Senator Justin Morrill (R- VT) has proposed funding the program by imposing a tax on air. Morrill says that his proposal is a common sense approach to funding the program and will yield health benefits as well. All the details have not been hammered out, but the initial proposal is to weigh everybody in the country and determine their probable lung capacity. After determining how much air each person is using a tax would be calculated based on usage with an additional fee for the carbon dioxide exhaled. Morrill claims that it only makes sense for people to pay a carbon tax on all the carbon dioxide they exhale, thus contributing to climate change.
Several of Morrill's allies argue that everyone should pay his fair share for the air he uses and the carbon dioxide he dumps into the environment. As presently envisioned, the tax would be based on how much air - measured in standard cubic feet at one atmosphere - each person actually uses, not a one-size-fits-all approach. Athletes would obviously have to pay more than a sedentary person since they use more air.

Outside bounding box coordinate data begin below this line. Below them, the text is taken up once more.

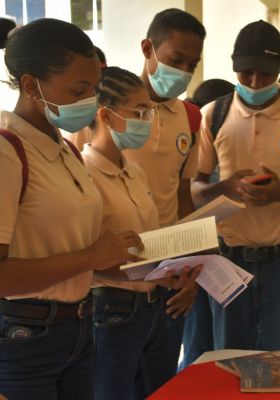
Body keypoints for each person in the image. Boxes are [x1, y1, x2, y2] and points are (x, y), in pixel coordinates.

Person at [0, 19, 142, 399]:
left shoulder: (65, 149)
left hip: (79, 327)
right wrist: (91, 256)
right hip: (24, 334)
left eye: (94, 90)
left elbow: (80, 257)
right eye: (79, 90)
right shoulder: (7, 150)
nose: (90, 102)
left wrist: (152, 274)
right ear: (31, 85)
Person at [193, 20, 280, 352]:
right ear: (233, 64)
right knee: (229, 362)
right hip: (229, 262)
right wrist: (224, 186)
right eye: (246, 73)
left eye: (266, 74)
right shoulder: (213, 114)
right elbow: (194, 192)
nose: (255, 82)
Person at [82, 66, 201, 399]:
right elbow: (85, 258)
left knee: (157, 392)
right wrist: (147, 269)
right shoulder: (84, 173)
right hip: (110, 308)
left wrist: (177, 267)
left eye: (149, 110)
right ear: (106, 115)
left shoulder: (133, 171)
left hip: (154, 304)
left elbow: (149, 242)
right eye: (139, 112)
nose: (148, 119)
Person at [123, 8, 206, 377]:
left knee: (161, 383)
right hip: (115, 275)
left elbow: (183, 198)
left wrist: (191, 270)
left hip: (169, 276)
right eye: (176, 60)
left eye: (192, 64)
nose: (184, 72)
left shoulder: (190, 117)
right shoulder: (106, 108)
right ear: (148, 48)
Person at [180, 77, 235, 370]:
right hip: (200, 255)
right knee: (201, 343)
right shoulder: (192, 148)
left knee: (207, 343)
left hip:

One trial balloon being floated - real balloons would be exempt since most are filled with helium, not air - is a proposal that every child would have to present a doctor's certificate at the beginning of each school year, estimating the air usage by said child for a year. Adults would fall under a similar requirement for work. Those who don't work would have to present a tax certificate to obtain any benefits. Another proposal being explored is requiring everyone to show a tax stamp every time a purchase of drugs, groceries, gasoline or medical services is made. Supporters of the idea admit that there will be some who slip through the cracks, such as people living under bridges that live off the land, transients and other potential tax-cheats.
Opponents of the idea fret that once enacted, the tax will be increased and therefore seek guarantees that the tax can not be increased for five years. Congressman Neville Milquetoast, chairman of the group Conservative Republicans Against Paternalism, says that the plan is unworkable and won't raise enough revenue to justify the costs of implementation. Supporters counter that too many people have gotten a free ride for too long, using up the country's air and not contributing anything.
Some have raised what many are calling a "Naderite" objection - that being that the tax should be lower in places having poor air quality - but people are highly mobile and it just makes sense for the tax to be uniform, but also variable based on use. Others have tried to claim that it is similar to a capitation tax, forbidden by the constitution, but supporters have pointed out that it is a tax on the air used by the person; not the person himself and have not allowed themselves to be drawn into a debate over constitutional trivia.
Some, on what might be called the "Lunatic Fringe" dismiss the whole idea as unconstitutional, not recognizing the new paradigm we operate under nor that the constitution is a living document with no fixed meaning.